SMC grad rubs elbows with president, celebrities at White House

Published 10:53 am Monday, December 20, 2004

By By JOHN EBY / Niles Daily Star
DOWAGIAC - Thanks to a memorable year and encouragement from the President of the United States, Dowagiac graduate Dan Hodge has set a new goal - medical school.
Hodge graduated from Southwestern Michigan College on Saturday, May 1, with an associate degree in nursing.
On Monday, May 3, in Niles, he not only met President George W. Bush and First Lady Laura Bush, but Bush used him in his presentation as proof of "the power of education … You notice Dan said government helped him go back to school … He made up his mind. One thing government cannot do is make people be ambitious. That was up to Dan. Our job is to help make sure opportunities are available to grow the economy, but it's up to Dan to go back to get the skills necessary. A final point that is really important for people to understand is that by going back to school and learning new skills, his pay is a lot better."
Hodge began work as a cardiology nurse May 17, earning $10 more per hour than "I've ever made in my life" after turning down three jobs.
For the first time in his life, he looked forward to getting up and going to work.
So Hodge already had a pretty good year under his belt when he was invited to the White House Thursday, Dec. 2, for a holiday reception where he rubbed elbows with not only the Bushes, but also country singer Marty Stuart, NBC weatherman Willard Scott and Kimberley Locke, who launched her recording career on "American Idol."
The White House is renowned for the scenes created for the holidays with 660 feet of garlands, 245 wreaths, 221 bows and 155,500 lights on 41 trees blanketed with artificial snow, plus a 300-pound gingerbread White House trimmed in white chocolate and complete with the Marine Band on its roof and a snowman on the lawn.
It was made all the more special by the fact the White House remains closed to public tours.
Hodge came to the Bush administration's attention in the first place last spring because it contacted SMC "and asked for somebody who used financial aid, as far as Perkins loans, Pell grants, things like that - and they wanted a non-traditional student who wasn't right out of school. There were like 25 people they chose to talk to them. I'd gotten several calls over three weeks from the White House staff. I was chosen. They said, 'Is it okay if we release your Social Security number, your date of birth, name and address?' None of us knew why. They said it was a national figure was all they could tell us. That same day we heard the President was coming to Niles.
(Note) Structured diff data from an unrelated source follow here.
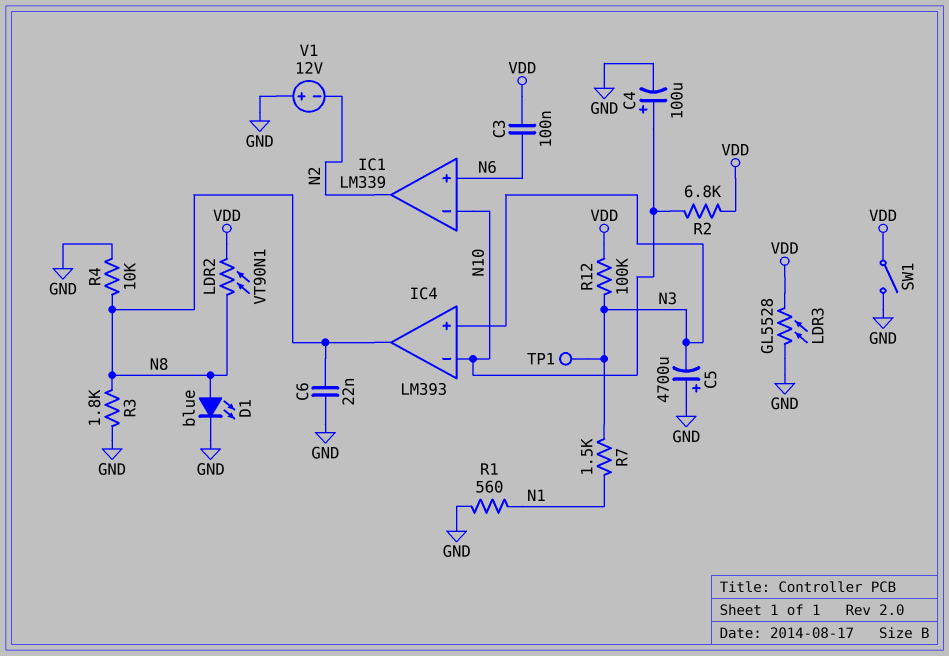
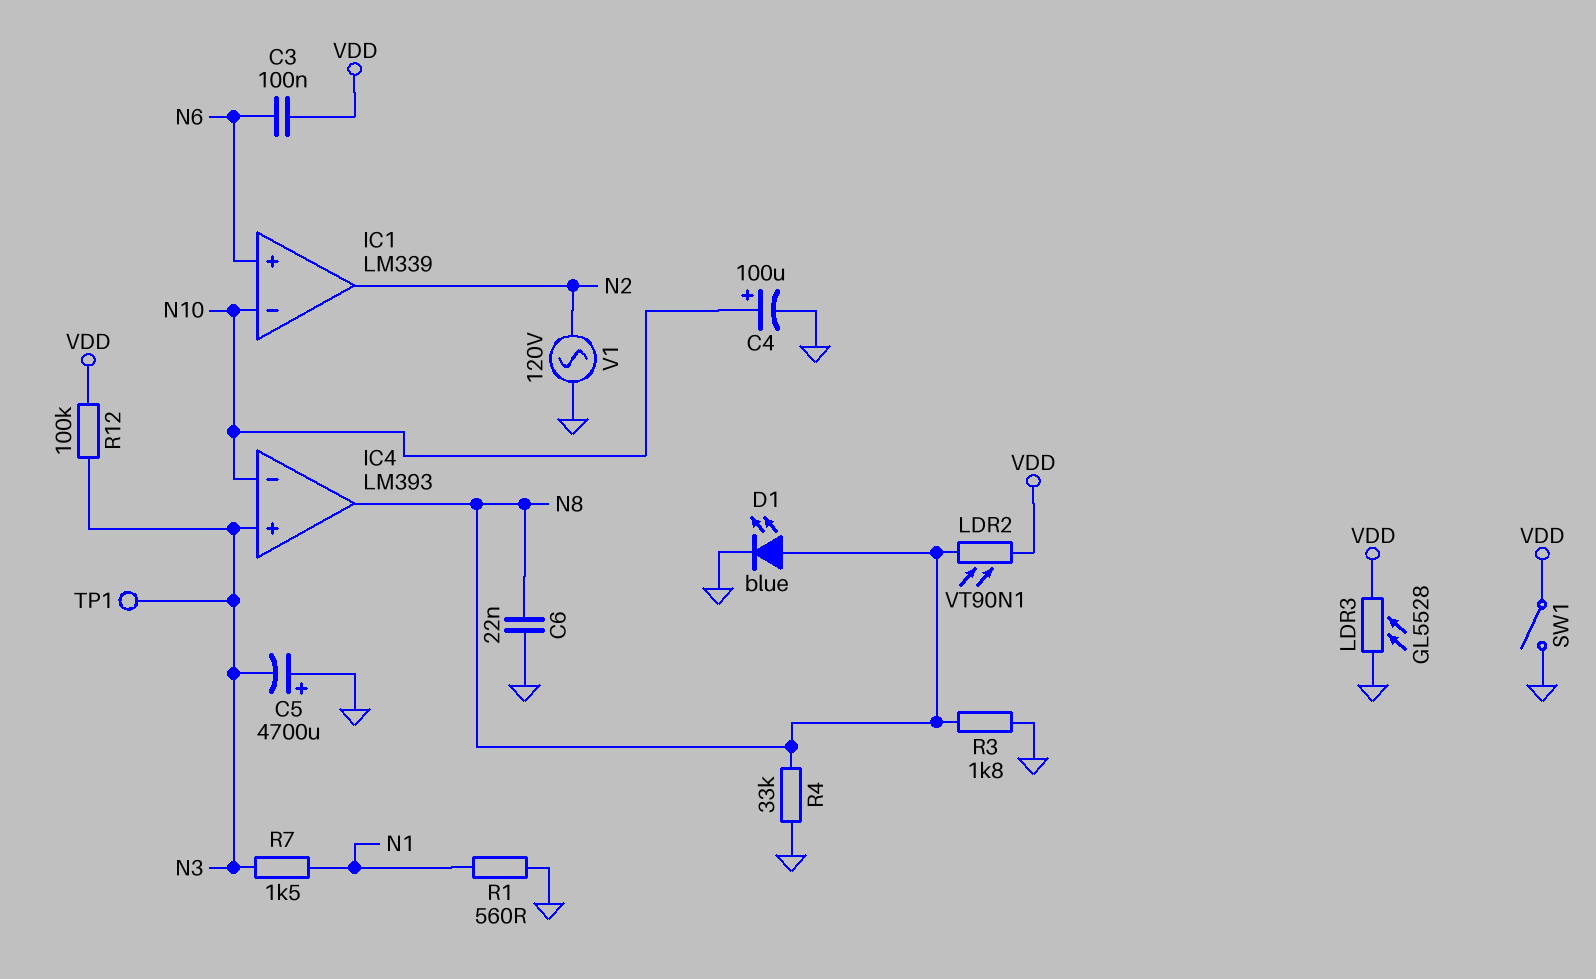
R2: 6.8k (N10, VDD) -> none
R4: 10k (GND, N8) -> 33k (GND, N8)
V1: 12V (plus GND, minus N2) -> AC 120V (GND, N2)

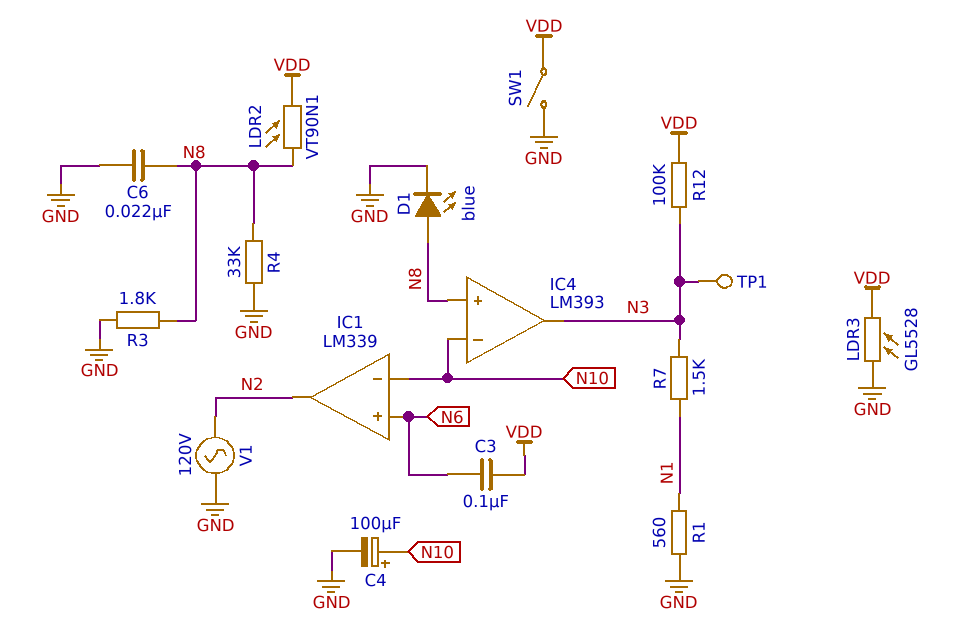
C5: 4700uF (plus GND, minus N3) -> none
IC4 pin in+: N3 -> N8
IC4 pin out: N8 -> N3

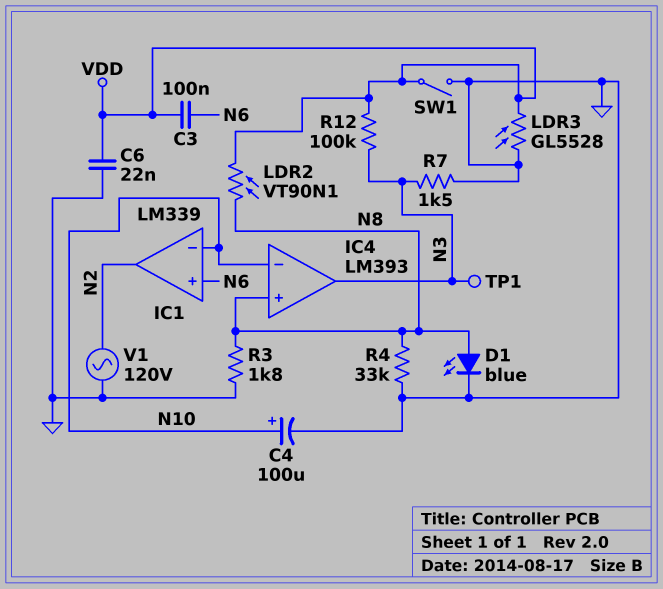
C6: 22nF (GND, N8) -> 22nF (GND, VDD)
R1: 560 (GND, N1) -> none
R7: 1.5k (N1, N3) -> 1.5k (GND, N3)

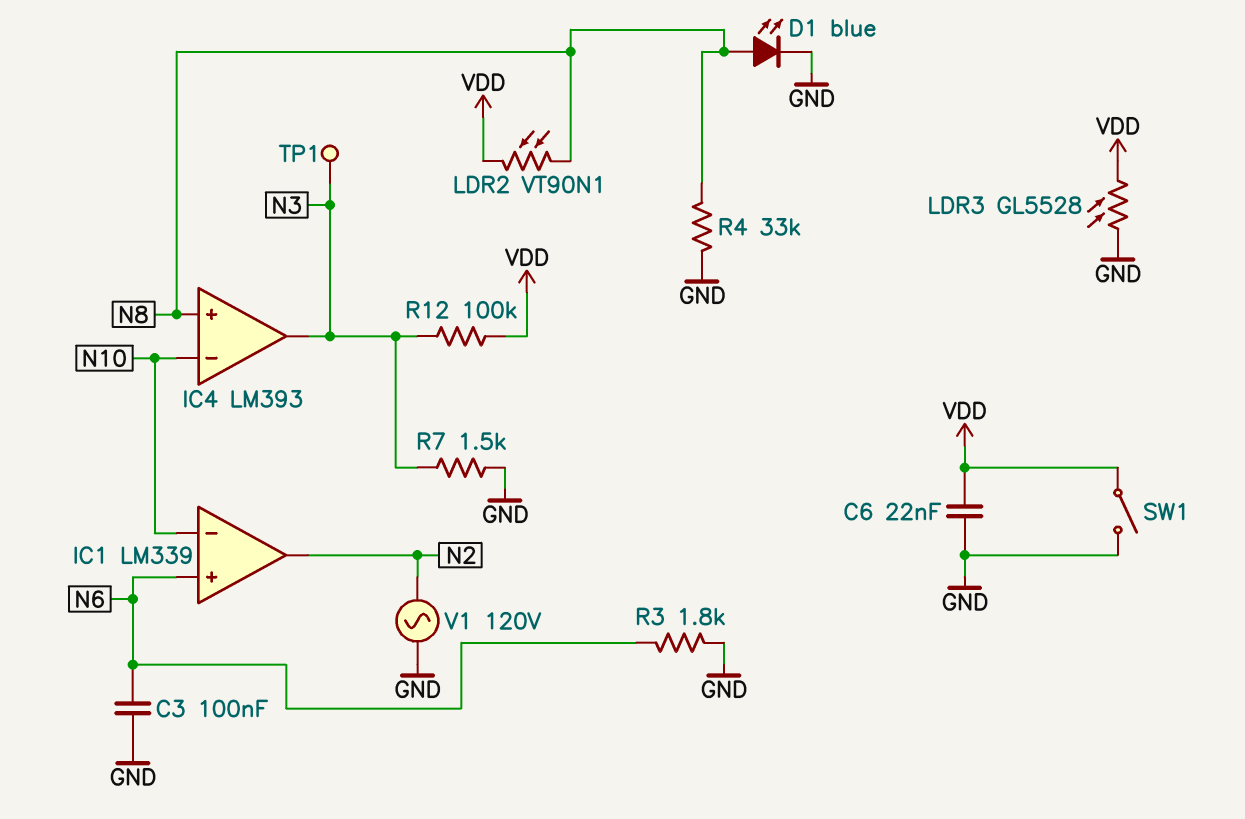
C3: 100nF (N6, VDD) -> 100nF (GND, N6)
C4: 100uF (plus N10, minus GND) -> none
R3: 1.8k (GND, N8) -> 1.8k (GND, N6)

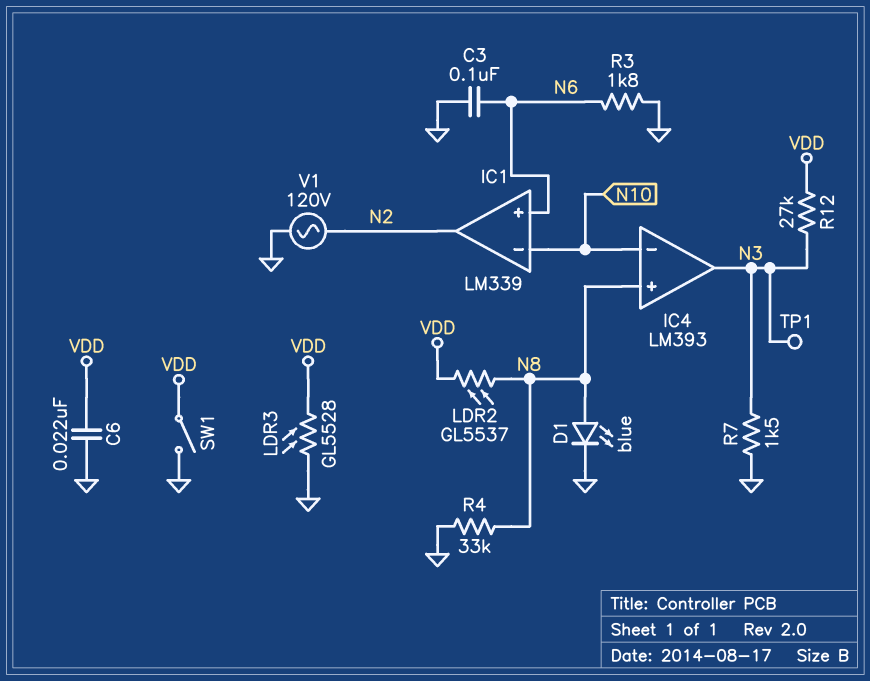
LDR2: VT90N1 (N8, VDD) -> GL5537 (N8, VDD)
R12: 100k (N3, VDD) -> 27k (N3, VDD)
It was very weird the first time I got a call from the White House, but kind of exciting, too."
Hodge, who works from 7 p.m. to 7 a.m. at Bronson, was asleep when he received the call from the White House about coming to Washington Dec. 2. "I heard the message ring up," he said. "I woke up, rolled over and listened to it. That can't be! You always hear of scams, but I called them back and it was for real. Two days before I left I got the invitation in the mail."
Hodge said he was accompanied by a friend who got back from Iraq in April after serving 18 months. "He actually went with me to Niles. When I got this invitation, I called him. He was a little excited, too. That was probably the weirdest thing for me - realizing I was inside the White House, looking out. We came in the east entrance and there were five or six rooms we were in."
Hodge, of Kalamazoo, graduated with Union High School's Class of 1991, which won Dowagiac's only state football title.
Previously employed as a factory worker at Contech for two years, Hodge had been laid off after Sept. 11, 2001, terrorist attacks.
He previously worked as a manager at McDonald's, at Ridge Co. for 4 1/2 years and he sold cars for 2 1/2 years at Haggin-Wimberley General Motors.
He is divorced and has three children who live in Dowagiac with their mother: Brittany, 12, an honors student at Central Middle School; and Dustin, 11, and Aaron, 10, who attend Patrick Hamilton Middle School.
In addition to working at least 60 hours per week, Hodge is completing his bachelor's degree at Western Michigan University with the goal ultimately of attending medical school and becoming a doctor.
He hopes to be admitted to medical school in Michigan or Illinois to remain close to his children.